01-17-2018 12:15 PM
Hello everyone. I am new in the community. I was having trouble understanding the above vi.
Why do I get 2 rows ?
When I ran this vi , while loop count was 1. Then why did I get 2 rows?
Thank you.
Solved! Go to Solution.
01-17-2018 02:04 PM
The way I see it is the first time the loop runs the "Elapsed Time" VI will return a false, but the DAQmx Read vi will wait for 5 samples (i.e. 5 seconds since the rate was set at 1Hz). The next loop the "Elapsed Time" VI will return true (i.e. we've been running longer than 4 seconds), but we'll still wait for 5 samples from the DAQ device. Since the output of the Read VI is indexed on the while loop boundary we will see two iterations with 5 samples each.
01-17-2018 02:31 PM
@mayur95 wrote:
When I ran this vi , while loop count was 1. Then why did I get 2 rows?
Remember that the loop iteration counter starts at 0. So a count of 1 means you iterated 2 times. Therefore, 2 rows.
01-17-2018 03:54 PM
There's a little tidbit I wanted to emphasize. The first call to Elapsed Time will result in an auto-reset behavior and consider that instant as t=0. It will run in parallel to DAQmx Read and finish pretty much instantly while DAQmx Read has to wait around 5 seconds for its samples.

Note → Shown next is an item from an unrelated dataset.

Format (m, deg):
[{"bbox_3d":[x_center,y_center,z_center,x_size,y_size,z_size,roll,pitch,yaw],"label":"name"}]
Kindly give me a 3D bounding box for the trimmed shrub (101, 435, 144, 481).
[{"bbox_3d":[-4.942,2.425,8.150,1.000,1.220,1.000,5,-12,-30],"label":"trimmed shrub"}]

The next iteration starts about 5 seconds later and that's the reason Elapsed Time will return a True (at least 4 seconds have passed) and terminate the loop.
Even if you sequenced the functions in the loop so that DAQmx Read was called first, waited a full 5 seconds, and *then* you called Elapsed Time, it would *still* return a False on the first call. It wouldn't set t=0 to be the beginning of the loop iteration, it would still be the instant that Elapsed Time first executed.
-Kevin P
01-17-2018 11:28 PM
Thanks for the reply.
So , in all this vi should take almost 10 sec to complete , right?
01-18-2018 03:15 AM
mayur95 wrote:So , in all this vi should take almost 10 sec to complete , right?

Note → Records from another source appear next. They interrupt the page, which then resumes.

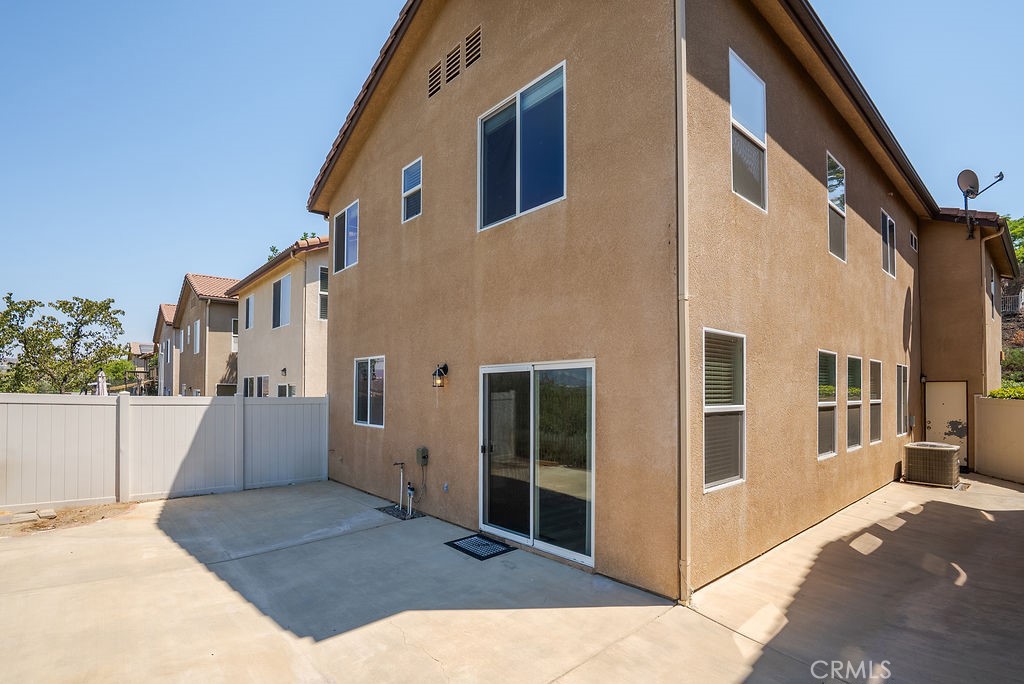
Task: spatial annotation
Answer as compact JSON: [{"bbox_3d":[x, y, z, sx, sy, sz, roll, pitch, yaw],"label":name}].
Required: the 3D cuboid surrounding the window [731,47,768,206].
[{"bbox_3d":[2.688,-2.340,5.178,0.950,1.547,0.080,3,-4,-40],"label":"window"}]

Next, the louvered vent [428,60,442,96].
[{"bbox_3d":[-1.165,-4.006,6.982,0.080,0.440,0.333,4,-5,-44],"label":"louvered vent"}]

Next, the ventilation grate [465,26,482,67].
[{"bbox_3d":[-0.518,-4.078,6.322,0.080,0.455,0.336,4,-5,-44],"label":"ventilation grate"}]

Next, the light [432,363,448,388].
[{"bbox_3d":[-0.996,0.472,6.352,0.200,0.320,0.160,4,-5,-42],"label":"light"}]

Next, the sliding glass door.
[{"bbox_3d":[0.222,1.270,5.195,0.120,2.050,1.835,4,-5,-42],"label":"sliding glass door"}]

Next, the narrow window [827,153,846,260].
[{"bbox_3d":[5.155,-2.102,7.242,0.923,1.549,0.080,3,-4,-40],"label":"narrow window"}]

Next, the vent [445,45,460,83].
[{"bbox_3d":[-0.845,-4.055,6.632,0.060,0.432,0.350,4,-5,-42],"label":"vent"}]

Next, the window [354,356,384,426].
[{"bbox_3d":[-2.544,0.891,8.146,0.100,1.222,1.236,4,-5,-42],"label":"window"}]

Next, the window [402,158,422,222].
[{"bbox_3d":[-1.608,-2.450,7.411,0.080,0.917,0.589,4,-5,-44],"label":"window"}]

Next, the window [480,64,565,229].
[{"bbox_3d":[0.085,-2.265,5.508,0.100,1.554,1.546,4,-5,-42],"label":"window"}]

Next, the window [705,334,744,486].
[{"bbox_3d":[2.212,0.700,4.742,0.944,1.606,0.080,3,-4,-40],"label":"window"}]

It will take at least 10 seconds.
01-18-2018 05:58 AM
Thank you Sir.
05-11-2019 08:36 AM
This algorithm is not robust as you keep playing with the rate and number of samples per channel it fails to make sense. Please have a look at the attached file, if rate is set at 5 as I should have 6 rows then ?
The first run makes a valid result, now try playing with the user inputs. As you see the algorithm failing to be consistent.
It's as if its failing to reset....well anyone could give it a try !
05-11-2019 04:28 PM
@cobbPP wrote:
if rate is set at 5 as I should have 6 rows then ?
It is looking for 4 seconds to have passed since the first loop iteration began. If you are running at 5 Samples/second, then each loop iteration should be 1 second ( (5 Samples) / (5 Samples/second) = 1 second). Assuming everything is ideal, you will have read elapsed times of {0, 1, 2, 3, 4}, which will give you 5 rows. Of course, you have weird software timing in the mix as well, which could add some time. Probably not enough to mess this up though.